San Cristóbal De Las Casas 2015 Review: ALL OF ME, Focusing On The Human Side
All of Me (aka Llévate Mis Amores) is a documentary that deals with a well known subject - the illegal immigrants from Central America, recently portrayed in Diego Quemada-Diez's successful narrative film The Golden Dream - but that manages to present a unique perspective.
Set in the town of La Patrona, in Veracruz, Mexico, All of Me kicks off as an exploration of the local people. It's told from a female point of view, indicating right from the beginning that the protagonists are a group of strong women who are mostly alone. If they have a supportive male partner, it's very likely that he works outside the house all day; and if they don't, it can be because they have been already left behind.
From the several stories shared, it's fair to say the older women are worried that the younger ones are making the same mistake they did in the past, which is leaving their studies and dreams for a man. There's obviously a general sense of machismo, and a specific case of a girl in her early twenties proves nothing seems to be near to changing. She has already more than one baby and the alcoholic father had left for the United States before returning and getting killed during a heated, possibly drunken argument.

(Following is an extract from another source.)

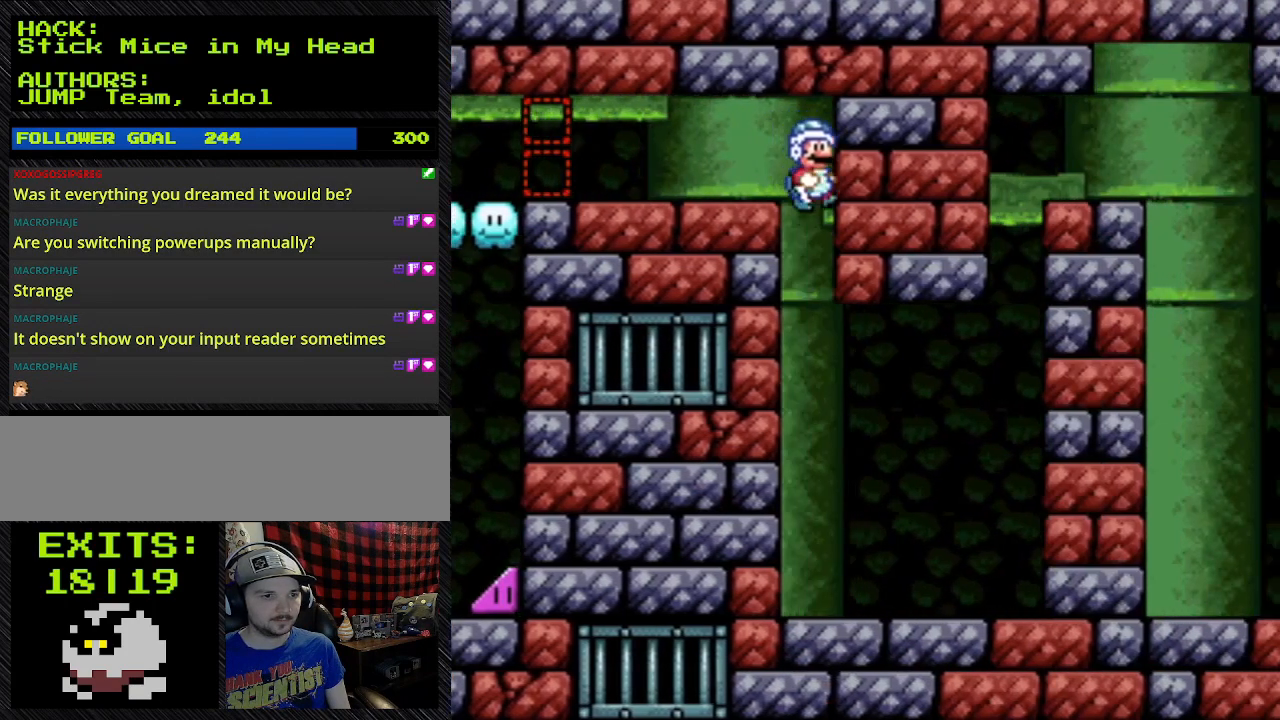
{"buttons": ["Y", "DPAD_RIGHT"], "events": []}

This, while certainly interesting, might not be entirely revelatory for someone who has been there or seen films about the rural side of Mexico (not saying the bigger cities are exempt of similar situations, though). But what's more vital is how the story of this group of women, known as "las Patronas," is two-fold. Since 1995, they have also been involved in helping immigrants from Central America, who travel illegally on board a train that passes everyday through their town.

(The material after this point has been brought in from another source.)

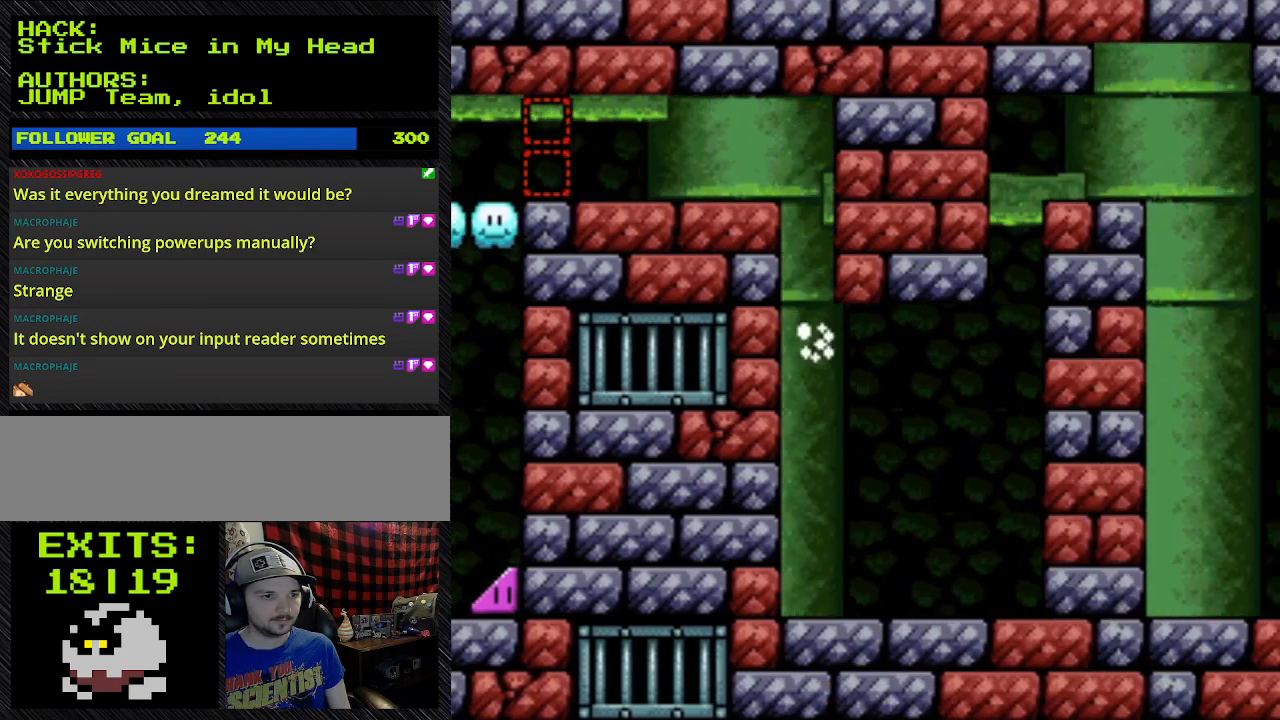
{"buttons": ["Y", "DPAD_RIGHT"], "events": []}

The "Patronas" are a little sunshine for those immigrants, as they gather food and water for them and also offer shelter for those who, for one reason or another, need to stay in the town. As you can tell, the "Patronas" can easily relate to the Central America immigrants, as they themselves have had thoughts of trying to go to the United States seeking a better life or have been, indeed, involved with men who did go to the U.S.
All of Me has a true impressive sequence when it exposes for the first time what this group of women do every single day. It's meaningful but also quite intense; they go as near as possible to the train and give the immigrants bags with food and bottles of water. It's not the easiest task, since the train never stops and usually travels fast; hence the commitment of the women is never questionable. Eventually, the documentary will feel a little overlong, and this sequences start to become repetitive, but the fair thing to say is that is doesn't just offer the great footage of the "Patronas" in action.
While there, the skillful film crew was fortunate and/or perseverant enough to capture, for instance, when one of the immigrants fell off the train. We then have a glimpse of who this guy is: a 24-year-old kid from Honduras with nothing but dreams of a better life. All of Me is basically saying, forget politics and nationalities at all for once, and let's focus on the human side of this whole problem. These immigrants are exposed to many things, from the police to kidnappers, and really they are just human beings that, given their situation, will always need any kind of help offered.
It's also quite striking to see what's inside the head of the women that help regardless of their own problems. Not all of the "Patronas" are recognizable at the end of the doc -- there are around 15 women -- but the stories of some of them, sometimes related to Jesus Christ and God, represent very well the impulse behind their actions. If All of Me is a display of the horror of being away from your family, in an extremely dangerous and vulnerable position, it also proves that having a human being helping another human being is still something that happens in this world.